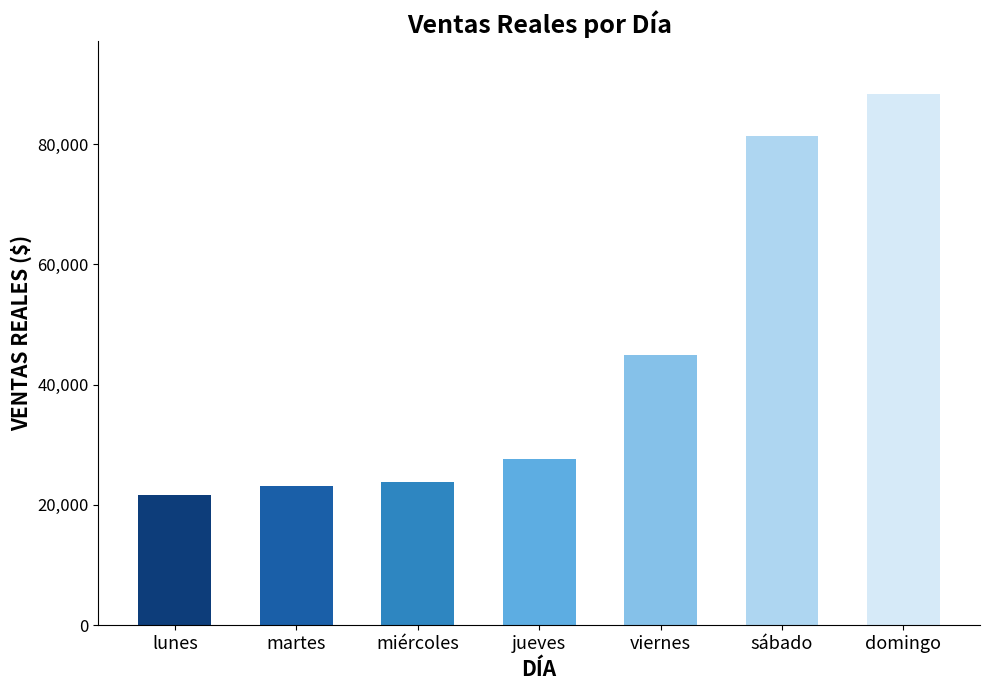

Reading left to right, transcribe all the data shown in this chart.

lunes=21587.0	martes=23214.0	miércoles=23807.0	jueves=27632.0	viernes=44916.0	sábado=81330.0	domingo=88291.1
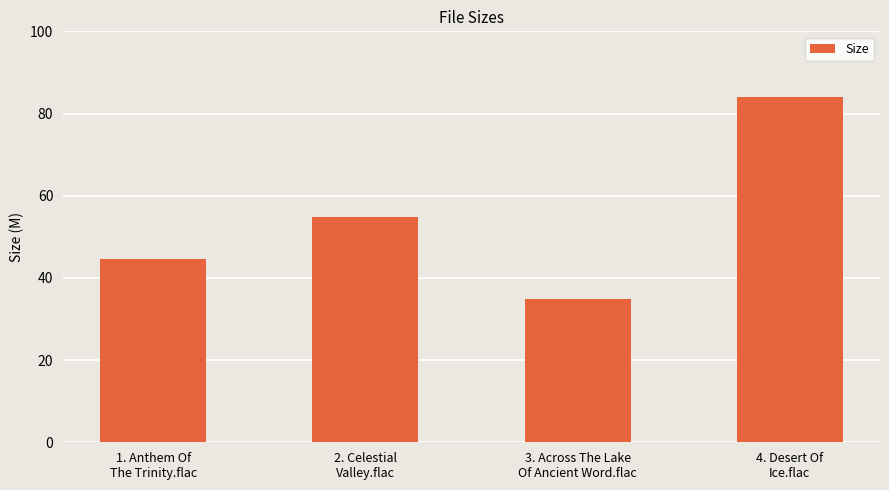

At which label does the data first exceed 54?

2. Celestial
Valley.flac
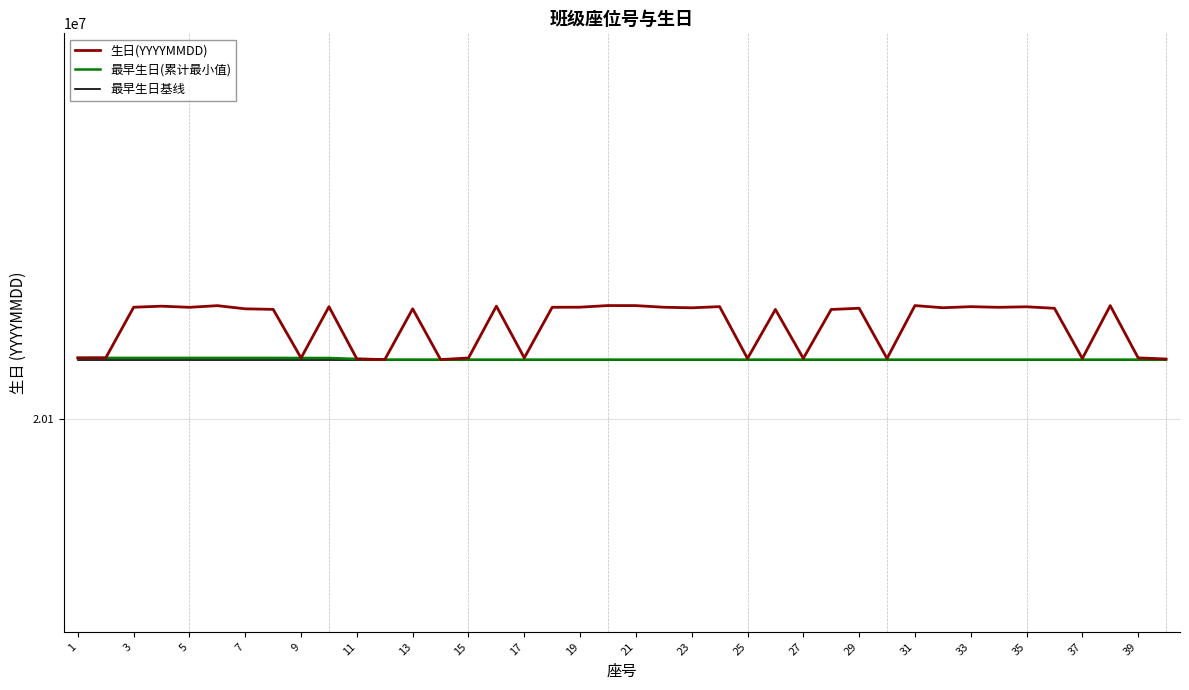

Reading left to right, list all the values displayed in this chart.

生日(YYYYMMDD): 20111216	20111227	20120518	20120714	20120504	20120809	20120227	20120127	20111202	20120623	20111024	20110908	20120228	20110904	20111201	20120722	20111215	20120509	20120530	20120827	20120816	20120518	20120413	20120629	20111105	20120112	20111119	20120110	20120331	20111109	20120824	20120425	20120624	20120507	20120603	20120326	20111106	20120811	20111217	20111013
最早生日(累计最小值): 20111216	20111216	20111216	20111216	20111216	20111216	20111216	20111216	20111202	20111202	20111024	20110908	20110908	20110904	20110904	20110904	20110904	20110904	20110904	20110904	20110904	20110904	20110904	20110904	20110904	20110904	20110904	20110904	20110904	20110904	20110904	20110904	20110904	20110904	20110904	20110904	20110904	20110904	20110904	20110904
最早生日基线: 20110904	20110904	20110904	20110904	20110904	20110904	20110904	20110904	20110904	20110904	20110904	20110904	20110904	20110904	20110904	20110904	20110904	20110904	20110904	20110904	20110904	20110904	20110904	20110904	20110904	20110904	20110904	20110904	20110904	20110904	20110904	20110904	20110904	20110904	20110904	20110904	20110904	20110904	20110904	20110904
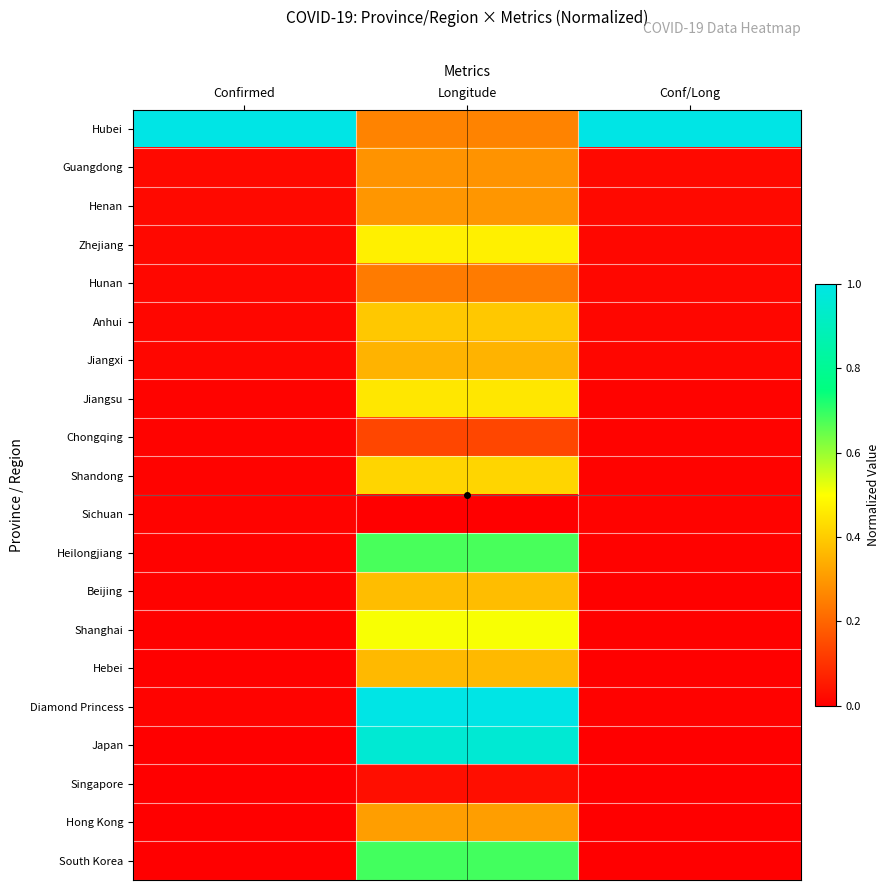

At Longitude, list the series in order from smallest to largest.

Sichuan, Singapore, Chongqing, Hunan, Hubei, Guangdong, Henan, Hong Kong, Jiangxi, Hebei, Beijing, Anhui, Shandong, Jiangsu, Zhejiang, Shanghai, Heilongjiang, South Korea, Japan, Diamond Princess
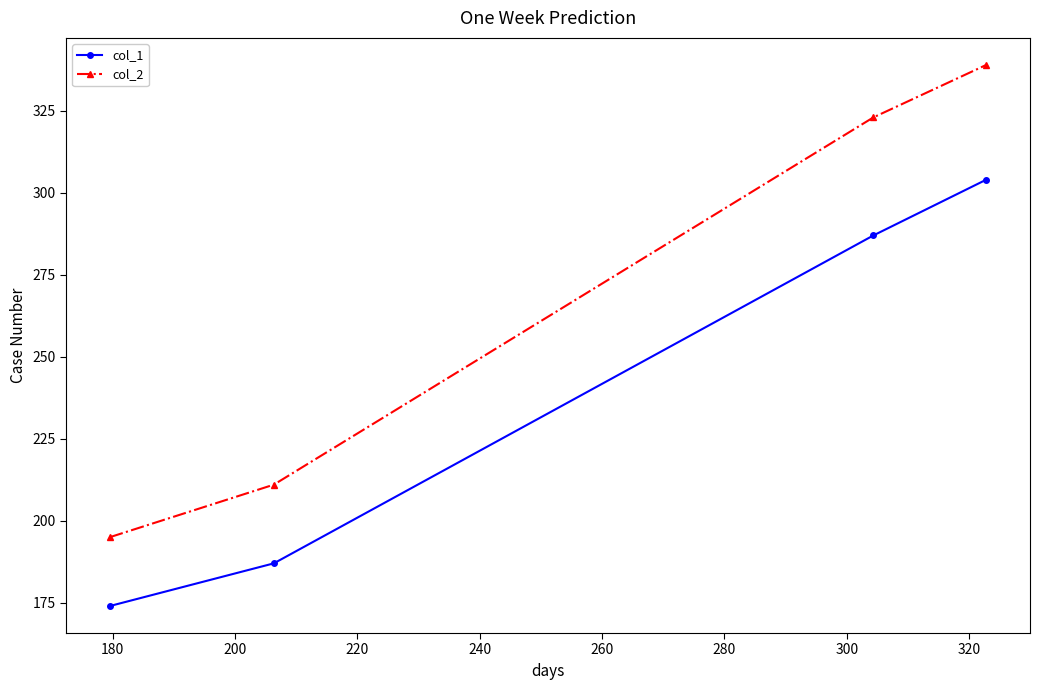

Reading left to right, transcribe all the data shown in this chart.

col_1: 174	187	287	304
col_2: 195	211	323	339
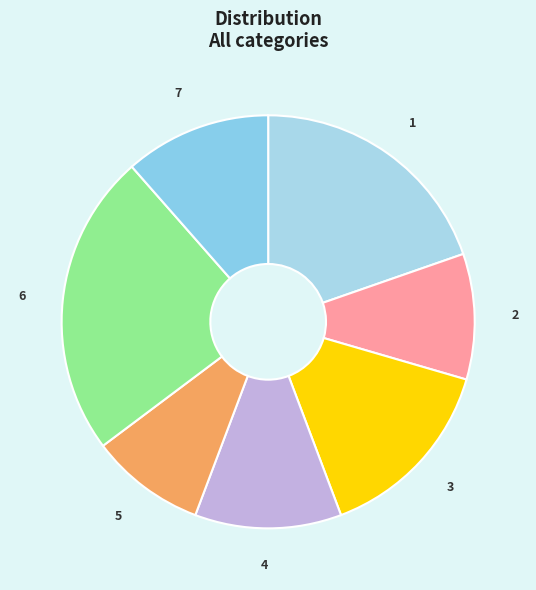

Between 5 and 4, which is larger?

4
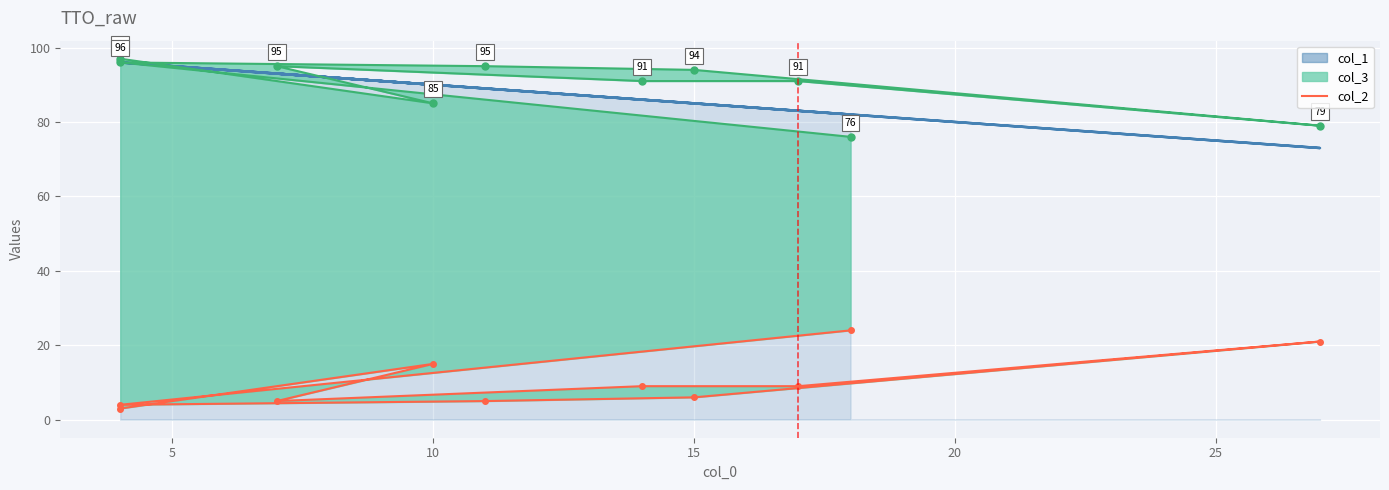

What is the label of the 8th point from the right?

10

^^^^^^^^^^^^^^^^

> _Work to complete_
Please reproduce all of the material above word for word, leaving out the pictures.

> _Exercise output_
Reading left to right, transcribe all the data shown in this chart.

lunes=21587.0	martes=23214.0	miércoles=23807.0	jueves=27632.0	viernes=44916.0	sábado=81330.0	domingo=88291.1

At which label does the data first exceed 54?

2. Celestial
Valley.flac

Reading left to right, list all the values displayed in this chart.

生日(YYYYMMDD): 20111216	20111227	20120518	20120714	20120504	20120809	20120227	20120127	20111202	20120623	20111024	20110908	20120228	20110904	20111201	20120722	20111215	20120509	20120530	20120827	20120816	20120518	20120413	20120629	20111105	20120112	20111119	20120110	20120331	20111109	20120824	20120425	20120624	20120507	20120603	20120326	20111106	20120811	20111217	20111013
最早生日(累计最小值): 20111216	20111216	20111216	20111216	20111216	20111216	20111216	20111216	20111202	20111202	20111024	20110908	20110908	20110904	20110904	20110904	20110904	20110904	20110904	20110904	20110904	20110904	20110904	20110904	20110904	20110904	20110904	20110904	20110904	20110904	20110904	20110904	20110904	20110904	20110904	20110904	20110904	20110904	20110904	20110904
最早生日基线: 20110904	20110904	20110904	20110904	20110904	20110904	20110904	20110904	20110904	20110904	20110904	20110904	20110904	20110904	20110904	20110904	20110904	20110904	20110904	20110904	20110904	20110904	20110904	20110904	20110904	20110904	20110904	20110904	20110904	20110904	20110904	20110904	20110904	20110904	20110904	20110904	20110904	20110904	20110904	20110904

At Longitude, list the series in order from smallest to largest.

Sichuan, Singapore, Chongqing, Hunan, Hubei, Guangdong, Henan, Hong Kong, Jiangxi, Hebei, Beijing, Anhui, Shandong, Jiangsu, Zhejiang, Shanghai, Heilongjiang, South Korea, Japan, Diamond Princess

Reading left to right, transcribe all the data shown in this chart.

col_1: 174	187	287	304
col_2: 195	211	323	339

Between 5 and 4, which is larger?

4

What is the label of the 8th point from the right?

10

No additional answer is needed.